[Work instructions] Please copy all of the entries exactly, but drop every picture.

[Data for analysis]
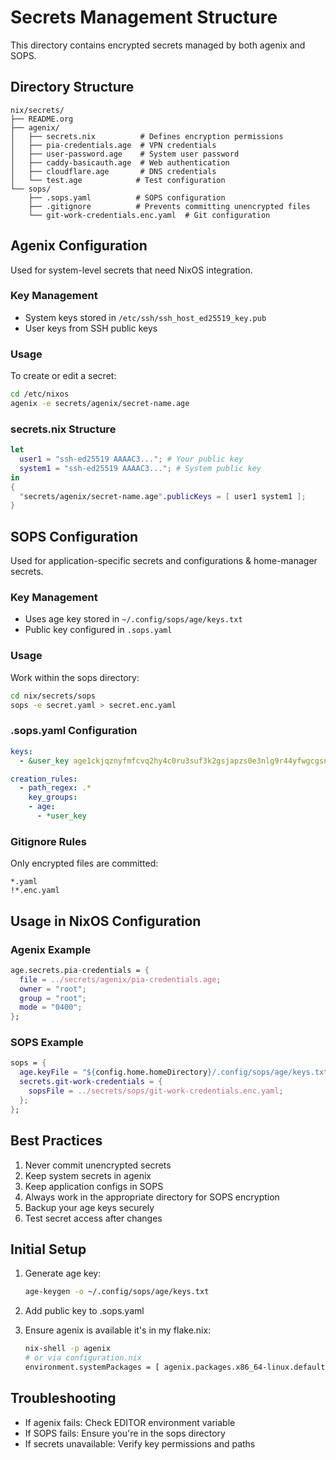 * Secrets Management Structure
This directory contains encrypted secrets managed by both agenix and SOPS.

** Directory Structure
#+begin_src
nix/secrets/
├── README.org
├── agenix/
│   ├── secrets.nix          # Defines encryption permissions
│   ├── pia-credentials.age  # VPN credentials
│   ├── user-password.age    # System user password
│   ├── caddy-basicauth.age  # Web authentication
│   ├── cloudflare.age       # DNS credentials
│   └── test.age            # Test configuration
└── sops/
    ├── .sops.yaml          # SOPS configuration
    ├── .gitignore          # Prevents committing unencrypted files
    └── git-work-credentials.enc.yaml  # Git configuration
#+end_src

** Agenix Configuration
Used for system-level secrets that need NixOS integration.

*** Key Management
- System keys stored in =/etc/ssh/ssh_host_ed25519_key.pub=
- User keys from SSH public keys

*** Usage
To create or edit a secret:
#+begin_src bash
cd /etc/nixos
agenix -e secrets/agenix/secret-name.age
#+end_src

*** secrets.nix Structure
#+begin_src nix
let
  user1 = "ssh-ed25519 AAAAC3..."; # Your public key
  system1 = "ssh-ed25519 AAAAC3..."; # System public key
in
{
  "secrets/agenix/secret-name.age".publicKeys = [ user1 system1 ];
}
#+end_src

** SOPS Configuration
Used for application-specific secrets and configurations & home-manager secrets.

*** Key Management
- Uses age key stored in =~/.config/sops/age/keys.txt=
- Public key configured in =.sops.yaml=

*** Usage
Work within the sops directory:
#+begin_src bash
cd nix/secrets/sops
sops -e secret.yaml > secret.enc.yaml
#+end_src

*** .sops.yaml Configuration
#+begin_src yaml
keys:
  - &user_key age1ckjqznyfmfcvq2hy4c0ru3suf3k2gsjapzs0e3nlg9r44yfwgcgsn9wy08

creation_rules:
  - path_regex: .*
    key_groups:
    - age:
      - *user_key
#+end_src

*** Gitignore Rules
Only encrypted files are committed:
#+begin_src gitignore
*.yaml
!*.enc.yaml
#+end_src

** Usage in NixOS Configuration

*** Agenix Example
#+begin_src nix
age.secrets.pia-credentials = {
  file = ../secrets/agenix/pia-credentials.age;
  owner = "root";
  group = "root";
  mode = "0400";
};
#+end_src

*** SOPS Example
#+begin_src nix
sops = {
  age.keyFile = "${config.home.homeDirectory}/.config/sops/age/keys.txt";
  secrets.git-work-credentials = {
    sopsFile = ../secrets/sops/git-work-credentials.enc.yaml;
  };
};
#+end_src

** Best Practices
1. Never commit unencrypted secrets
2. Keep system secrets in agenix
3. Keep application configs in SOPS
4. Always work in the appropriate directory for SOPS encryption
5. Backup your age keys securely
6. Test secret access after changes

** Initial Setup
1. Generate age key:
   #+begin_src bash
   age-keygen -o ~/.config/sops/age/keys.txt
   #+end_src

2. Add public key to .sops.yaml
3. Ensure agenix is available it's in my flake.nix:
   #+begin_src bash
   nix-shell -p agenix
   # or via configuration.nix
   environment.systemPackages = [ agenix.packages.x86_64-linux.default ];
   #+end_src

** Troubleshooting
- If agenix fails: Check EDITOR environment variable
- If SOPS fails: Ensure you're in the sops directory
- If secrets unavailable: Verify key permissions and paths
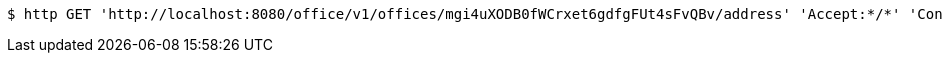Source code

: [source,bash]
----
$ http GET 'http://localhost:8080/office/v1/offices/mgi4uXODB0fWCrxet6gdfgFUt4sFvQBv/address' 'Accept:*/*' 'Content-Type:application/json'
----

[Reply]
 * Secrets Management Structure
This directory contains encrypted secrets managed by both agenix and SOPS.

** Directory Structure
#+begin_src
nix/secrets/
├── README.org
├── agenix/
│   ├── secrets.nix          # Defines encryption permissions
│   ├── pia-credentials.age  # VPN credentials
│   ├── user-password.age    # System user password
│   ├── caddy-basicauth.age  # Web authentication
│   ├── cloudflare.age       # DNS credentials
│   └── test.age            # Test configuration
└── sops/
    ├── .sops.yaml          # SOPS configuration
    ├── .gitignore          # Prevents committing unencrypted files
    └── git-work-credentials.enc.yaml  # Git configuration
#+end_src

** Agenix Configuration
Used for system-level secrets that need NixOS integration.

*** Key Management
- System keys stored in =/etc/ssh/ssh_host_ed25519_key.pub=
- User keys from SSH public keys

*** Usage
To create or edit a secret:
#+begin_src bash
cd /etc/nixos
agenix -e secrets/agenix/secret-name.age
#+end_src

*** secrets.nix Structure
#+begin_src nix
let
  user1 = "ssh-ed25519 AAAAC3..."; # Your public key
  system1 = "ssh-ed25519 AAAAC3..."; # System public key
in
{
  "secrets/agenix/secret-name.age".publicKeys = [ user1 system1 ];
}
#+end_src

** SOPS Configuration
Used for application-specific secrets and configurations & home-manager secrets.

*** Key Management
- Uses age key stored in =~/.config/sops/age/keys.txt=
- Public key configured in =.sops.yaml=

*** Usage
Work within the sops directory:
#+begin_src bash
cd nix/secrets/sops
sops -e secret.yaml > secret.enc.yaml
#+end_src

*** .sops.yaml Configuration
#+begin_src yaml
keys:
  - &user_key age1ckjqznyfmfcvq2hy4c0ru3suf3k2gsjapzs0e3nlg9r44yfwgcgsn9wy08

creation_rules:
  - path_regex: .*
    key_groups:
    - age:
      - *user_key
#+end_src

*** Gitignore Rules
Only encrypted files are committed:
#+begin_src gitignore
*.yaml
!*.enc.yaml
#+end_src

** Usage in NixOS Configuration

*** Agenix Example
#+begin_src nix
age.secrets.pia-credentials = {
  file = ../secrets/agenix/pia-credentials.age;
  owner = "root";
  group = "root";
  mode = "0400";
};
#+end_src

*** SOPS Example
#+begin_src nix
sops = {
  age.keyFile = "${config.home.homeDirectory}/.config/sops/age/keys.txt";
  secrets.git-work-credentials = {
    sopsFile = ../secrets/sops/git-work-credentials.enc.yaml;
  };
};
#+end_src

** Best Practices
1. Never commit unencrypted secrets
2. Keep system secrets in agenix
3. Keep application configs in SOPS
4. Always work in the appropriate directory for SOPS encryption
5. Backup your age keys securely
6. Test secret access after changes

** Initial Setup
1. Generate age key:
   #+begin_src bash
   age-keygen -o ~/.config/sops/age/keys.txt
   #+end_src

2. Add public key to .sops.yaml
3. Ensure agenix is available it's in my flake.nix:
   #+begin_src bash
   nix-shell -p agenix
   # or via configuration.nix
   environment.systemPackages = [ agenix.packages.x86_64-linux.default ];
   #+end_src

** Troubleshooting
- If agenix fails: Check EDITOR environment variable
- If SOPS fails: Ensure you're in the sops directory
- If secrets unavailable: Verify key permissions and paths
Source code

: [source,bash]
----
$ http GET 'http://localhost:8080/office/v1/offices/mgi4uXODB0fWCrxet6gdfgFUt4sFvQBv/address' 'Accept:*/*' 'Content-Type:application/json'
----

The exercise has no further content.